When I need some creative inspiration, I often pull The Writer’s Desk off my shelf. It’s an old book, full of black- and-white photographs of famous writers at work. Toni Morrison sits on a couch with a spiral-bound notebook and pen. Kurt Vonnegut is barefoot and crouched over some sort of atlas. Nikki Giovanni sits before her typewriter and a wall of photographs of family and friends. Joan Didion’s desk is set up in her bedroom because she has to sleep in the same room with the book she’s writing.
Space is important to creatives. My desk – which must always face a window – holds some special objects that ground me: an old pincushion of my mother’s and a small, unopened bottle of Irish Whiskey labeled “Writers’ Tears.”
As I recruited articles for this Outlook issue on innovative and adaptive ministries, I considered how the church makes space for creatives and creative ideas. Often, those who feel called to non-traditional ministries outside of the parish are made to feel as if they don’t fit, that their ministries are not valid, and sometimes unfortunately referred to as “not real ministry.” Pushed to the parachurch margins, individuals whom God has called to serve as chaplains, camp and conference directors, religious educators, or faith-based entrepreneurs often feel isolated and ignored by the broader church.
But the church would be wise to pay attention to people doing ministry differently. If the institutional church is to survive the changing religious landscape of our new, post-Christendom era, we will need a church reimagined, a systemic overhaul that taps into an entrepreneurial, imaginative and creative spirit. In his book Adaptive Church: Collaboration and Community in a Changing World, Dustin D. Benac studies Christian communities in the Pacific Northwest — a region of the country researchers have named the “None Zone” because of its lack of religious identification. Unlike other parts of the country, where churches can still get by on old models, Christian communities in the Pacific Northwest are experimenting, collaborating and innovating within a secular landscape. Through Adaptive Church, Benac encourages an ecclesial imagination and offers examples of collaborative Christian partnerships, or “hubs,” that create new space and structures for “God’s ongoing creative and recreative work.”
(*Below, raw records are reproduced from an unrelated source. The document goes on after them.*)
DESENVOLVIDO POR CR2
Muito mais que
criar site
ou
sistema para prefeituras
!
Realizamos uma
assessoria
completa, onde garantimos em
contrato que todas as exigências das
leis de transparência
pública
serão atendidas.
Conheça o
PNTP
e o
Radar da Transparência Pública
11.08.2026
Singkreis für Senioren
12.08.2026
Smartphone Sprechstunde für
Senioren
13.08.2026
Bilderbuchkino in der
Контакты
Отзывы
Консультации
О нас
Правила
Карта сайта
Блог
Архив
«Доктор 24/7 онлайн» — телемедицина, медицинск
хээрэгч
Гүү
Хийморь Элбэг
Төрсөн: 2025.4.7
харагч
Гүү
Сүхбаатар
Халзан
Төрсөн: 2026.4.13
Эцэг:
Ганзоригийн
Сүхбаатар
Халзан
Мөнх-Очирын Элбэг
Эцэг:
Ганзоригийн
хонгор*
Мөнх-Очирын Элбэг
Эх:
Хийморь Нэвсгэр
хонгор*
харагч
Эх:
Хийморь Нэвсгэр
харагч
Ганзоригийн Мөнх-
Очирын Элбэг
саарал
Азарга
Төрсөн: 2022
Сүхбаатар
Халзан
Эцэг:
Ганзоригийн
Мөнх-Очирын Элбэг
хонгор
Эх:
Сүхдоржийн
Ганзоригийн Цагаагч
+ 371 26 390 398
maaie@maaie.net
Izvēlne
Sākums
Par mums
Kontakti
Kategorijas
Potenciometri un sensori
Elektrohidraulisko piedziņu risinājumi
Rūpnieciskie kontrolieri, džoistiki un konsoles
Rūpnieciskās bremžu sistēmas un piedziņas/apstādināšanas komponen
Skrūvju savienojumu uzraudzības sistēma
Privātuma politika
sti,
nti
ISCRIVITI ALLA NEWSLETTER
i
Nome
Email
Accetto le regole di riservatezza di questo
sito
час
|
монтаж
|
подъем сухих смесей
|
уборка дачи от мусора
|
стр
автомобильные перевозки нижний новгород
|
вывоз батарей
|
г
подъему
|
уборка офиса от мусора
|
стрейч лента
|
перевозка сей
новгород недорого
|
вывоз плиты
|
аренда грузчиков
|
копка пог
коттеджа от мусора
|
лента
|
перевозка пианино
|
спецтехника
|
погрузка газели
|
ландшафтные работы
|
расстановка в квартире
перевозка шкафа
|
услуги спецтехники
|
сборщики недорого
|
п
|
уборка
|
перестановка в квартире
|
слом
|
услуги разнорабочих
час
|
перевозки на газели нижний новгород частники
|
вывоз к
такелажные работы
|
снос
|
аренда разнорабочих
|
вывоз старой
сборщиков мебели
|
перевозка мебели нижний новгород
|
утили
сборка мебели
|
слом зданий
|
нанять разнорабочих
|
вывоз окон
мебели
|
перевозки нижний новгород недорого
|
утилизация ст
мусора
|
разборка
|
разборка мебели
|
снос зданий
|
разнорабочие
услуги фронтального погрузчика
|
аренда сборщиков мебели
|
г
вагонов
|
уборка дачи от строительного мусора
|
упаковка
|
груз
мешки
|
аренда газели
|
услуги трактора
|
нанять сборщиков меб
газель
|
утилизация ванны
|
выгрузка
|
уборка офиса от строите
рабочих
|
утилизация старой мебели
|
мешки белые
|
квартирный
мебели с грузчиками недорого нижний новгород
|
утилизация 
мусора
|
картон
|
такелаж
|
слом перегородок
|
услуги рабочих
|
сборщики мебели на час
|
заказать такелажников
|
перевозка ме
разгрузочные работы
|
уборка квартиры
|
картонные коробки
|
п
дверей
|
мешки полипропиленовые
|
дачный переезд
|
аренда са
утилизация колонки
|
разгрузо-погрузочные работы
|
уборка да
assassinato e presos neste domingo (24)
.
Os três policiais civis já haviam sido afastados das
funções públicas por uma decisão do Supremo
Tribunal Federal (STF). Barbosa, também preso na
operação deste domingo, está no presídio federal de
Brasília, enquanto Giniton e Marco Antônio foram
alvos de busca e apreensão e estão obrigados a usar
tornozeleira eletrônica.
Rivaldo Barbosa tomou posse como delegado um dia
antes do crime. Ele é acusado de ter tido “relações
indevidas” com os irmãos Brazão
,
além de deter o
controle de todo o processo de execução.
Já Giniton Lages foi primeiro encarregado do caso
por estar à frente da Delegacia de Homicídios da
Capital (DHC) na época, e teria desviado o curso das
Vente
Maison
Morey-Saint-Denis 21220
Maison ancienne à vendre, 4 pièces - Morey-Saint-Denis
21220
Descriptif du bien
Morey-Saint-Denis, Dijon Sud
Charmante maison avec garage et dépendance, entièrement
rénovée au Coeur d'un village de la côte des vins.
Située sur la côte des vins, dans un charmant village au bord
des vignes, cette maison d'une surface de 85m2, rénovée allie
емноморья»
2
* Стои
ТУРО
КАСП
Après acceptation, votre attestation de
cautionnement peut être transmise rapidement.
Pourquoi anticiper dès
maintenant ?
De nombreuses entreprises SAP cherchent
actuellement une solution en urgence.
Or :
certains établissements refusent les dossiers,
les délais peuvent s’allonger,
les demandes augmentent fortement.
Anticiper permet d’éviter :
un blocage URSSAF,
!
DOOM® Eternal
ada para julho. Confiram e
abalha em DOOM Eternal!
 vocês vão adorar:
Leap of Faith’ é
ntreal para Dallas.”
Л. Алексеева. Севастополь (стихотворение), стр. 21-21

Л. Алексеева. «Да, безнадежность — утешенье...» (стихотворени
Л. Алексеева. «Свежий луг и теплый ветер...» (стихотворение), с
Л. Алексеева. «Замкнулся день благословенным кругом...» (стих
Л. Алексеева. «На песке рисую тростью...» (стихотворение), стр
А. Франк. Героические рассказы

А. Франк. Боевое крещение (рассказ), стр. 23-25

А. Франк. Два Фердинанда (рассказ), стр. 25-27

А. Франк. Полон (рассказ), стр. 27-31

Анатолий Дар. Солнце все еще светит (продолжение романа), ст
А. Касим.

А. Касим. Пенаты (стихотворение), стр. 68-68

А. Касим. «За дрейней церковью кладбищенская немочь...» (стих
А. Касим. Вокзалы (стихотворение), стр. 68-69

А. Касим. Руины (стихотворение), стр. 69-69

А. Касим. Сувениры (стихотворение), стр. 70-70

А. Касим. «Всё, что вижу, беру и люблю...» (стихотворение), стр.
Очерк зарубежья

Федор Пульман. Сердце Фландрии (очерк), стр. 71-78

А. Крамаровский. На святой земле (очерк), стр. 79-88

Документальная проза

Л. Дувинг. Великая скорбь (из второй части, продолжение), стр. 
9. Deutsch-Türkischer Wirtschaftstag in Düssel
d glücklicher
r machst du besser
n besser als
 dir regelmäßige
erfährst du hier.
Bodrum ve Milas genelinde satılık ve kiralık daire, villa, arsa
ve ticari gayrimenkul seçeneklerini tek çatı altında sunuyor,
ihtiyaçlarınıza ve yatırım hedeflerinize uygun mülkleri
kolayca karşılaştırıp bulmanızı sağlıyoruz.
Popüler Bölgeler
This issue of the Outlook not only features Benac’s writing, but a host of innovators seeking new models of ministry. God’s creative and re-creative spirit is alive and at work through a youth ministry program prioritizing marginalized young people, a church building converted into affordable housing, Presbyterians organizing to give land back to its Indigenous community, and a church built within a video game.
In The Writer’s Desk, Toni Morrison described how she approached the creative process. She awakened while it was still dark to make a cup of coffee, then sat with her notebook to “watch the light come.” This was Morrison’s ritual, her preparation to enter a space that she called “nonsecular.” It’s a mysterious process, she confessed, but if she was present for the dawn’s transition from night to day, she felt herself becoming a conduit for the light.
By attending to the transitions of our world and our religious landscape, the church can continue to be a conduit for the light of Christ. But we must rise to the occasion, encourage the creatives among us, and attend to the new ways the light can shine through us.